Memasuki hari ke-10 puasa Ramadan, alhamdulillah saya masih tetap kuat dan bersemangat. Tetap bergairah menuntaskan Ramadan meski wabah tak berkesudahan. Tak lain tak bukan adalah karena aura bulan penuh berkah yang tiada tertandingi keutamaannya. Inilah momen kita bisa mulai membangun kekuatan dan keunggulan, secara perlahan-lahan lewat latihan berkesinambungan dan penuh pertimbangan.
Salah satu hal penting yang berkontribusi menyuntikkan semangat positif dan membangun selimut optimisme adalah lagu-lagu Ramadan yang selama ini saya dengarkan dengan penuh kenikmatan. Terasa nikmat sebab telah menjadi bagian dari hidup yang dinamis. Lagu-lagu itulah yang turut mendewasakan dan membentuk memori kolektif masyarakat dalam menyambut kehadiran bulan Ramadan setiap tahun.
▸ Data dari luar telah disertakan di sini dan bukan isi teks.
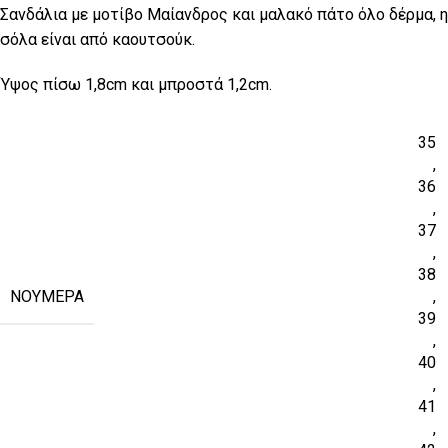
Σανδάλια με μοτίβο Μαίανδρος και μαλακό πάτο όλο δέρμα, η
σόλα είναι από καουτσούκ.
Ύψος πίσω 1,8cm και μπροστά 1,2cm.
35
,
36
,
37
,
38
ΝΟΎΜΕΡΑ
,
39
,
40
,
41
,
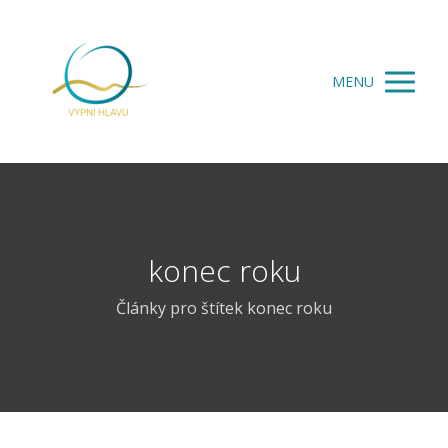
MENU
konec roku
Články pro štítek konec roku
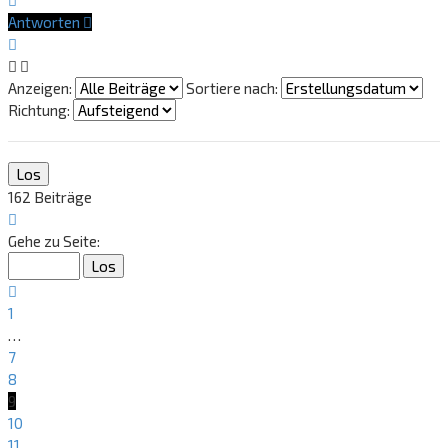
oben
Antworten
Anzeigen:
Sortiere nach:
Richtung:
162 Beiträge
Seite
9
Gehe zu Seite:
von
11
Vorherige
1
…
7
8
9
10
11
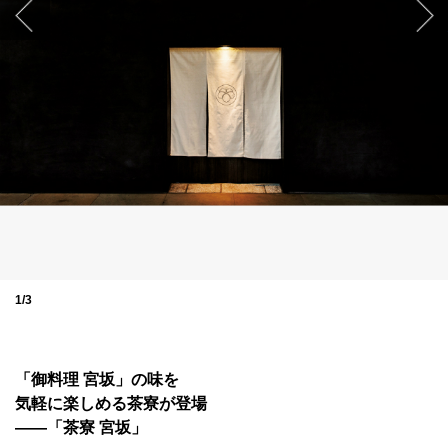
1/3
「御料理 宮坂」の味を
気軽に楽しめる茶寮が登場
——「茶寮 宮坂」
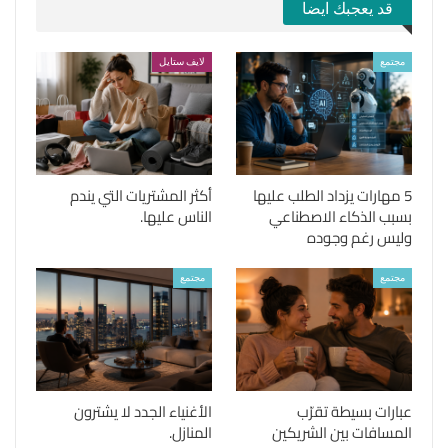
قد يعجبك ايضا
مجتمع
لايف ستايل
5 مهارات يزداد الطلب عليها
أكثر المشتريات التي يندم
بسبب الذكاء الاصطناعي
الناس عليها.
وليس رغم وجوده
مجتمع
مجتمع
عبارات بسيطة تقرّب
الأغنياء الجدد لا يشترون
المسافات بين الشريكين
المنازل.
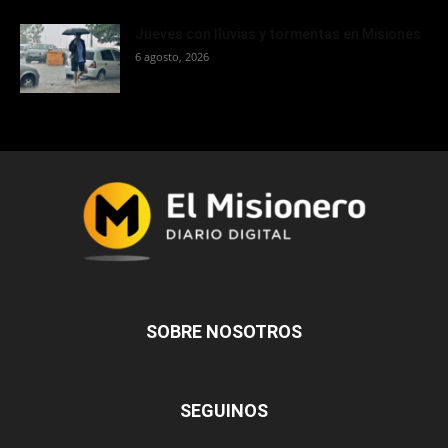
Jueves con lluvias y tormentas en Misiones
6 agosto, 2026
SOBRE NOSOTROS
SEGUINOS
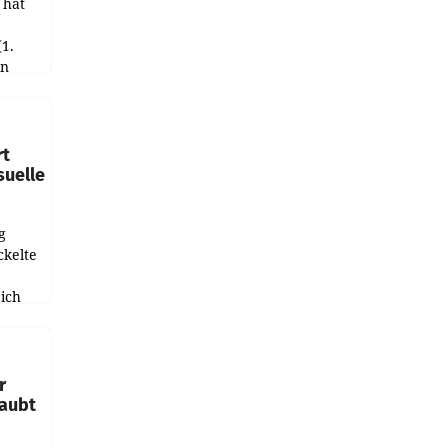
 hat
(1.
in
haftet.
leich
rt
suelle
g
ckelte
ich
e
r
laubt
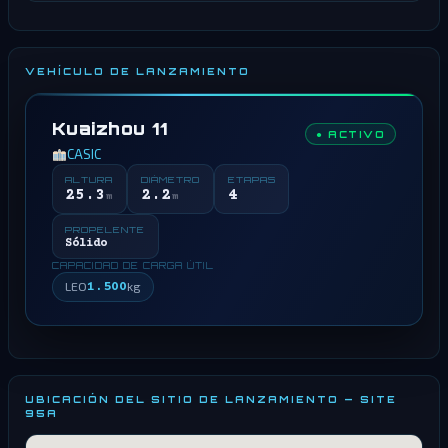
VEHÍCULO DE LANZAMIENTO
Kuaizhou 11
● ACTIVO
CASIC
ALTURA
DIÁMETRO
ETAPAS
25.3
2.2
4
m
m
PROPELENTE
Sólido
CAPACIDAD DE CARGA ÚTIL
LEO
1.500
kg
UBICACIÓN DEL SITIO DE LANZAMIENTO — SITE
95A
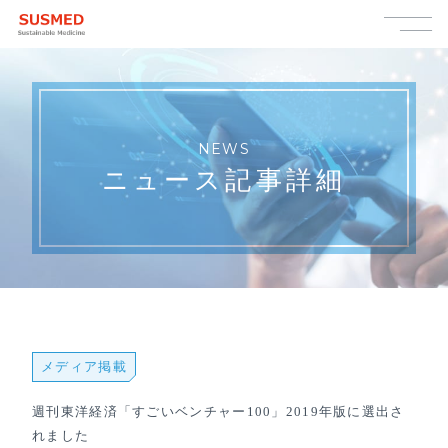
NEWS
ニュース記事詳細
メディア掲載
週刊東洋経済「すごいベンチャー100」2019年版に選出さ
れました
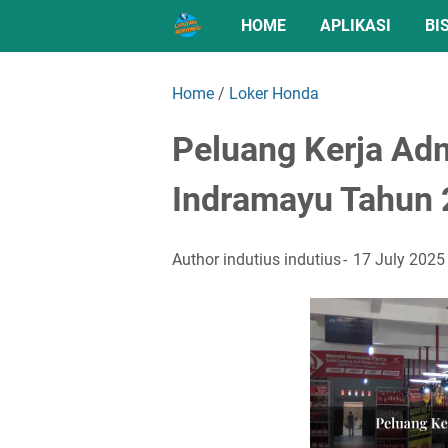
HOME
APLIKASI
BI
Home
/
Loker Honda
Peluang Kerja Ad
Indramayu Tahun
Author
indutius indutius
17 July 2025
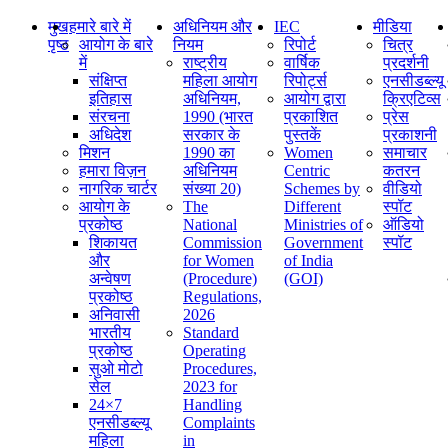
मुख
हमारे बारे में
अधिनियम और
IEC
मीडिया
पृष्ठ
आयोग के बारे
नियम
रिपोर्ट
चित्र
में
राष्ट्रीय
वार्षिक
प्रदर्शनी
संक्षिप्‍त
महिला आयोग
रिपोर्ट्स
एनसीडब्ल्यू
इतिहास
अधिनियम,
आयोग द्वारा
क्रिएटिव्स
संरचना
1990 (भारत
प्रकाशित
प्रेस
अधिदेश
सरकार के
पुस्तकें
प्रकाशनी
मिशन
1990 का
Women
समाचार
हमारा विज़न
अधिनियम
Centric
कतरन
नागरिक चार्टर
संख्या 20)
Schemes by
वीडियो
आयोग के
The
Different
स्पॉट
प्रकोष्ठ
National
Ministries of
ऑडियो
शिकायत
Commission
Government
स्पॉट
और
for Women
of India
अन्वेषण
(Procedure)
(GOI)
प्रकोष्ठ
Regulations,
अनिवासी
2026
भारतीय
Standard
प्रकोष्ठ
Operating
सुओ मोटो
Procedures,
सेल
2023 for
24×7
Handling
एनसीडब्ल्यू
Complaints
महिला
in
Setiap habis Ramadan, keharuan datang
Bimbo, grup musik asal Bandung, tak bisa dilewatkan ketika kita membahas alunan musik khas Ramadan. Kendati awalnya banyak memproduksi lagu pop bernuansa cinta, Bimbo cukup dikenal dekat dengan lagu-lagu Islami. Apalagi setelah penyair gaek Taufiq Ismail didapuk sebagai penulis lirik mereka. Lagu berjudul "Puasa" dan "Setiap Habis Ramadhan" selalu menyegarkan nama grup mereka ketika Ramadan tiba. Nah, lagu kedua inilah yang menjadi favorit saya. Â
Setiap habis Ramadhan
Hamba rindu lagi Ramadhan
Saat-saat padat beribadat
Tak terhingga nilai mahalnya
Setiap habis Ramadhan
Hamba cemas kalau tak sampai
Umur hamba di tahun depan
Berilah hamba kesempatan
Alangkah nikmat ibadah bulan Ramadhan
Sekeluarga, sekampung, senegara
Kaum muslimin dan muslimat sedunia
Seluruhnya kumpul dipersatukan
Dalam memohon ridho-Nya
"Setiap Habis Ramadhan" menyiratkan makna mendalam justru karena konteksnya berbicara tentang masa atau waktu ketika Ramadan telah pergi.Â
Menelusuri larik demi larik yang disusun taufiq dengan cermat memaksa saya harus memutuskan pelajaran apa yang sudah saya petik dan apakah amalan selama Ramadan setiap tahun sudah cukup solid sehingga layak saya rindukan pada tahun mendatang. Tentu saja ketika Tuhan berkenan memberikan saya peluang untuk mengalami ritual ibadah dan esensi keimanan pada bulan dahsyat ini.
Dari lagu itulah---dengan membayangkan Ramadan telah berakhir---saya menimba pemahaman dan memastikan bahwa saya sanggup membangun jarak dengan diri sendiri agar lebih jujur menilai dan mengevaluasi setiap langkah masa lalu dan rencana aksi masa depan. Kegembiraan yang berlangsung seantero Nusantara, bahkan di seluruh dunia, harus menjadi motor penggerak, bukan sekadar euforia yang berpijar sejenak lalu padam seketika.